Bart van Tiggelen, Physicien au LPMMC de l'Université de Grenoble-Alpes, ancien membre du Conseil Scientifique et du Comité d'Organisation et de Surveillance de l'IESC


Le 60e anniversaire de l’Institut des Etudes Scientifiques de Cargèse (IESC) est une bonne occasion de s’interroger sur sa « raison d’être ». Il fut créé en 1960 par Maurice Lévy après son retour des Etats-Unis. Il revint pour devenir professeur de physique théorique au Laboratoire de Physique Théorique et Hautes Énergies (LPTHE) à Jussieu, presque 10 ans après le démarrage de l’Ecole de Physique des Houches par son amie Cécile DeWitt. Les deux Ecoles s’appuient sur la même formule, loin des salles de manips, et loin des salles des cours. A cette époque, les cours de « Master » avancés sur la physique théorique n’existaient pas et il fallait attirer de grands scientifiques pour venir enseigner la physique moderne. La vue sur les sommets du Mont-Blanc ou la proximité de la Méditerranée Corse ont largement aidé. Après une rentrée frustrée à cause d’un séjour pluvieux aux Houches, Maurice Lévy décida de créer un institut scientifique en Corse selon la même formule. En 1960, cette formule fut difficile à défendre face aux responsables politiques et aux directeurs de thèse de l’époque. Toutefois elle a permis aux participants de prendre par exemple le café avec John Bardeen, Wolfgang Pauli, ou de se faire battre en ping-pong par Steven Chu, une expérience que j’ai pu vivre moi-même. L’ambiance détendue stimulait les échanges informels entre les jeunes chercheurs et les scientifiques éminents, ce qui est toujours l’atout principal des deux Instituts. Il est indispensable de noter ici que l’« Institut de Cargèse» se réduisait à ses débuts à une baraque située proche de la plage, aujourd’hui rebaptisée la « Villa des Organisateurs.

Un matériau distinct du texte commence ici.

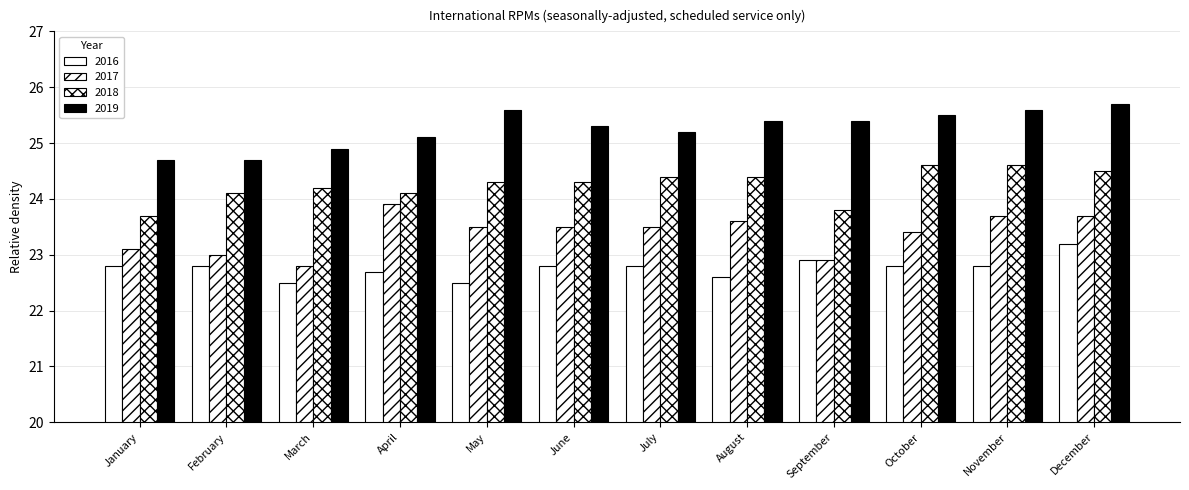

Count the number of categories in the chart.

12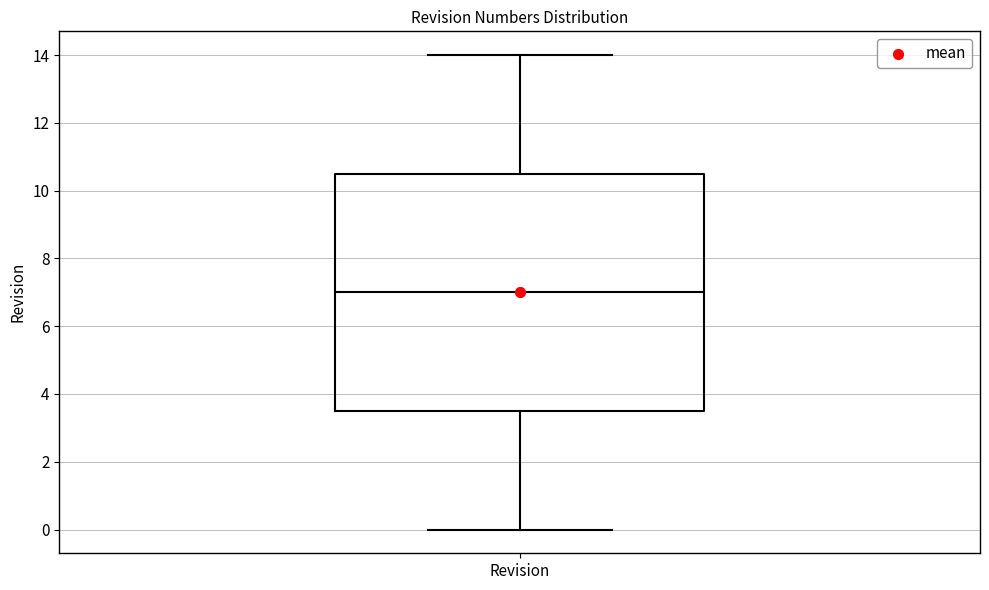

Read this box plot against the y-axis: the position of the median line, the range covered by the box, and the ends of both whiskers. The values are not printed on the chart, so give them approximately, as read against the axis.

median 7.0, box 3.6 to 10.6, whiskers 0.0 to 14.0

Ce sont les scientifiques qui créèrent l’IESC en 1960. Ils l’ont défendu pendant 60 années. On peut constater aujourd’hui quelle valeur unique il a eu pour la science. Bien sûr, il faudra toujours se réinventer dans un monde qui change. N’oublions jamais le pari fait par son fondateur Maurice Lévy, que les échanges informels, loin des laboratoires, font avancer la science et sont efficaces pour transmettre la science à la nouvelle génération. En bref, les scientifiques sont des gens ordinaires, qui ont besoin de prendre du recul pour réfléchir et avancer.»